I am using spark-phoenix integration to load data from a dataframe into a Phoenix table. Unfortunately this is ridiculously slow - pushing 23 rows of 25 columns each takes 7-8 seconds. This is with two executors, meaning it's actually twice as slow. This makes it unusable in my case, since it is planned to use in a streaming application - the number of records dropped in a 15 second window take up to a minute to load.

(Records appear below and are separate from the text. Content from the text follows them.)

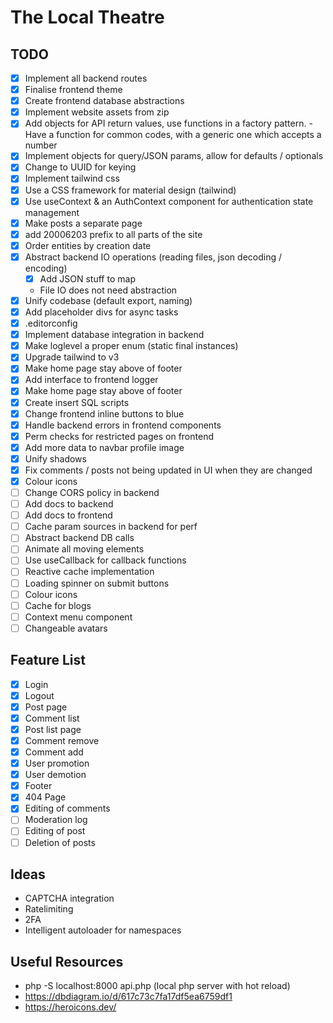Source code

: # The Local Theatre

## TODO

- [x] Implement all backend routes
- [x] Finalise frontend theme
- [x] Create frontend database abstractions
- [x] Implement website assets from zip
- [x] Add objects for API return values, use functions in a factory pattern. - Have a function for common codes, with a
  generic one which accepts a number
- [x] Implement objects for query/JSON params, allow for defaults / optionals
- [x] Change to UUID for keying
- [x] Implement tailwind css
- [x] Use a CSS framework for material design (tailwind)
- [x] Use useContext & an AuthContext component for authentication state management
- [x] Make posts a separate page
- [x] add 20006203 prefix to all parts of the site
- [x] Order entities by creation date
- [x] Abstract backend IO operations (reading files, json decoding / encoding)
  - [x] Add JSON stuff to map
  - File IO does not need abstraction
- [x] Unify codebase (default export, naming)
- [x] Add placeholder divs for async tasks
- [x] .editorconfig
- [x] Implement database integration in backend
- [x] Make loglevel a proper enum (static final instances)
- [x] Upgrade tailwind to v3
- [x] Make home page stay above of footer
- [x] Add interface to frontend logger
- [x] Make home page stay above of footer
- [x] Create insert SQL scripts
- [x] Change frontend inline buttons to blue
- [x] Handle backend errors in frontend components
- [x] Perm checks for restricted pages on frontend
- [x] Add more data to navbar profile image
- [x] Unify shadows
- [x] Fix comments / posts not being updated in UI when they are changed 
- [x] Colour icons
- [ ] Change CORS policy in backend
- [ ] Add docs to backend
- [ ] Add docs to frontend
- [ ] Cache param sources in backend for perf
- [ ] Abstract backend DB calls
- [ ] Animate all moving elements
- [ ] Use useCallback for callback functions
- [ ] Reactive cache implementation
- [ ] Loading spinner on submit buttons
- [ ] Colour icons
- [ ] Cache for blogs
- [ ] Context menu component
- [ ] Changeable avatars

## Feature List 
- [x] Login
- [x] Logout
- [x] Post page
- [x] Comment list
- [x] Post list page
- [x] Comment remove
- [x] Comment add
- [x] User promotion
- [x] User demotion
- [x] Footer
- [x] 404 Page
- [x] Editing of comments
- [ ] Moderation log
- [ ] Editing of post
- [ ] Deletion of posts 

## Ideas

- CAPTCHA integration
- Ratelimiting
- 2FA
- Intelligent autoloader for namespaces

## Useful Resources

- php -S localhost:8000 api.php (local php server with hot reload)
- https://dbdiagram.io/d/617c73c7fa17df5ea6759df1
- https://heroicons.dev/

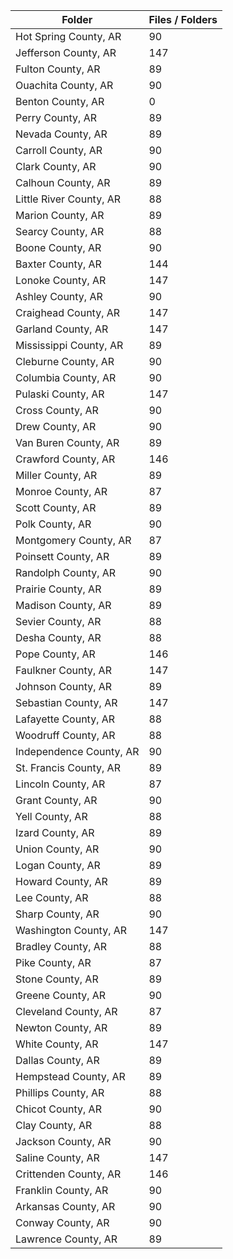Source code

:| Folder                  |   Files / Folders |
|-------------------------|-------------------|
| Hot Spring County, AR   |                90 |
| Jefferson County, AR    |               147 |
| Fulton County, AR       |                89 |
| Ouachita County, AR     |                90 |
| Benton County, AR       |                 0 |
| Perry County, AR        |                89 |
| Nevada County, AR       |                89 |
| Carroll County, AR      |                90 |
| Clark County, AR        |                90 |
| Calhoun County, AR      |                89 |
| Little River County, AR |                88 |
| Marion County, AR       |                89 |
| Searcy County, AR       |                88 |
| Boone County, AR        |                90 |
| Baxter County, AR       |               144 |
| Lonoke County, AR       |               147 |
| Ashley County, AR       |                90 |
| Craighead County, AR    |               147 |
| Garland County, AR      |               147 |
| Mississippi County, AR  |                89 |
| Cleburne County, AR     |                90 |
| Columbia County, AR     |                90 |
| Pulaski County, AR      |               147 |
| Cross County, AR        |                90 |
| Drew County, AR         |                90 |
| Van Buren County, AR    |                89 |
| Crawford County, AR     |               146 |
| Miller County, AR       |                89 |
| Monroe County, AR       |                87 |
| Scott County, AR        |                89 |
| Polk County, AR         |                90 |
| Montgomery County, AR   |                87 |
| Poinsett County, AR     |                89 |
| Randolph County, AR     |                90 |
| Prairie County, AR      |                89 |
| Madison County, AR      |                89 |
| Sevier County, AR       |                88 |
| Desha County, AR        |                88 |
| Pope County, AR         |               146 |
| Faulkner County, AR     |               147 |
| Johnson County, AR      |                89 |
| Sebastian County, AR    |               147 |
| Lafayette County, AR    |                88 |
| Woodruff County, AR     |                88 |
| Independence County, AR |                90 |
| St. Francis County, AR  |                89 |
| Lincoln County, AR      |                87 |
| Grant County, AR        |                90 |
| Yell County, AR         |                88 |
| Izard County, AR        |                89 |
| Union County, AR        |                90 |
| Logan County, AR        |                89 |
| Howard County, AR       |                89 |
| Lee County, AR          |                88 |
| Sharp County, AR        |                90 |
| Washington County, AR   |               147 |
| Bradley County, AR      |                88 |
| Pike County, AR         |                87 |
| Stone County, AR        |                89 |
| Greene County, AR       |                90 |
| Cleveland County, AR    |                87 |
| Newton County, AR       |                89 |
| White County, AR        |               147 |
| Dallas County, AR       |                89 |
| Hempstead County, AR    |                89 |
| Phillips County, AR     |                88 |
| Chicot County, AR       |                90 |
| Clay County, AR         |                88 |
| Jackson County, AR      |                90 |
| Saline County, AR       |               147 |
| Crittenden County, AR   |               146 |
| Franklin County, AR     |                90 |
| Arkansas County, AR     |                90 |
| Conway County, AR       |                90 |
| Lawrence County, AR     |                89 |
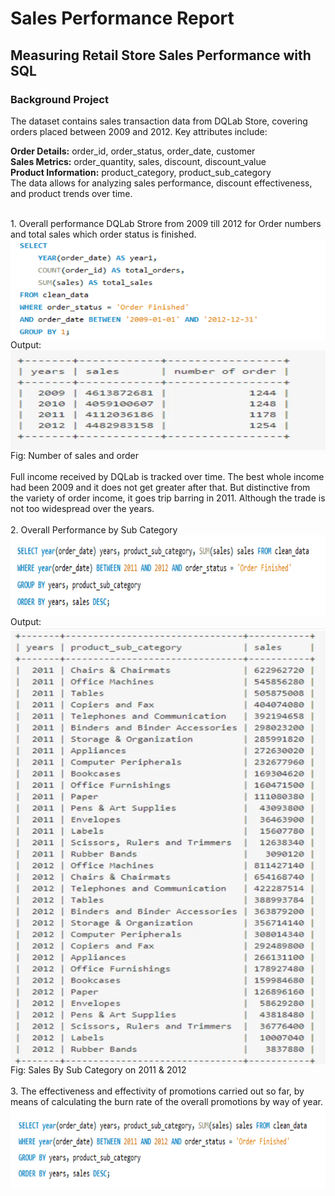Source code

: # Sales Performance Report
## Measuring Retail Store Sales Performance with SQL
### Background Project
<p>
The dataset contains sales transaction data from DQLab Store, covering orders placed between 2009 and 2012. Key attributes include:

**Order Details:** order_id, order_status, order_date, customer <br/>
**Sales Metrics:** order_quantity, sales, discount, discount_value <br/>
**Product Information:** product_category, product_sub_category <br/>
The data allows for analyzing sales performance, discount effectiveness, and product trends over time.
</p>
</br>
1. Overall performance DQLab Strore from 2009 till 2012 for Order numbers and total sales which order status is finished.</br>
<img align="center" width="600" height="160" src="https://github.com/Shihab27/DQLAB_Sales_Performance_Analysis/blob/main/Code%201.png">
Output:
<img align="center" width="600" height="160" src="https://github.com/Shihab27/DQLAB_Sales_Performance_Analysis/blob/main/output1.png">
Fig: Number of sales and order
</br>
</br>Full income received by DQLab is tracked over time. The best whole income had been 2009 and it does not get greater after that. But distinctive from the variety of order income, it goes trip barring in 2011. Although the trade is not too widespread over the years.
</br>
</br>
2. Overall Performance by Sub Category
<img align="center" width="600" height="130" src="https://github.com/Shihab27/DQLAB_Sales_Performance_Analysis/blob/main/Code%202.png">
Output:
<img align="center" width="600" height="700" src="https://github.com/Shihab27/DQLAB_Sales_Performance_Analysis/blob/main/output2.png">
Fig: Sales By Sub Category on 2011 & 2012
</br>
</br>
3. The effectiveness and effectivity of promotions carried out so far, by means of calculating the burn rate of the overall promotions by way of year.
</br>
<img align="center" width="600" height="130" src="https://github.com/Shihab27/DQLAB_Sales_Performance_Analysis/blob/main/Code%203.png">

When I look at the Spark History Server, I see two really strange things:
Does anybody have experience with how I could improve these loading speeds? Ideally I want to keep using Phoenix in some way, since we have secondary indexes on the table.
Hello by Spark-Phoenix integration do you mean phonenix spark?
From my experience with phoenix spark it should not be this slow. What version are you using?
For the number of tasks - are you loading into phoenix table with salt bucket = 200?
Hi. Yes, that is what I mean. I am using Spark 1.6.2 and Phoenix 4.7. The Phoenix table has no salt buckets, and only 1 region.
this is strange - could it be that your dataframe (I supposed you are using dataframe?) is a product of some repartition / shuffle op. somewhere up the DAG?
As I understand you're correct, the number of partitions should match the number of regions. However I discovered that my dataframe was defaulting to 200 partitions, even though it comes from an RDD with only 1 partition. When I coalesce into fewer partitions it doesn't significantly improve performance.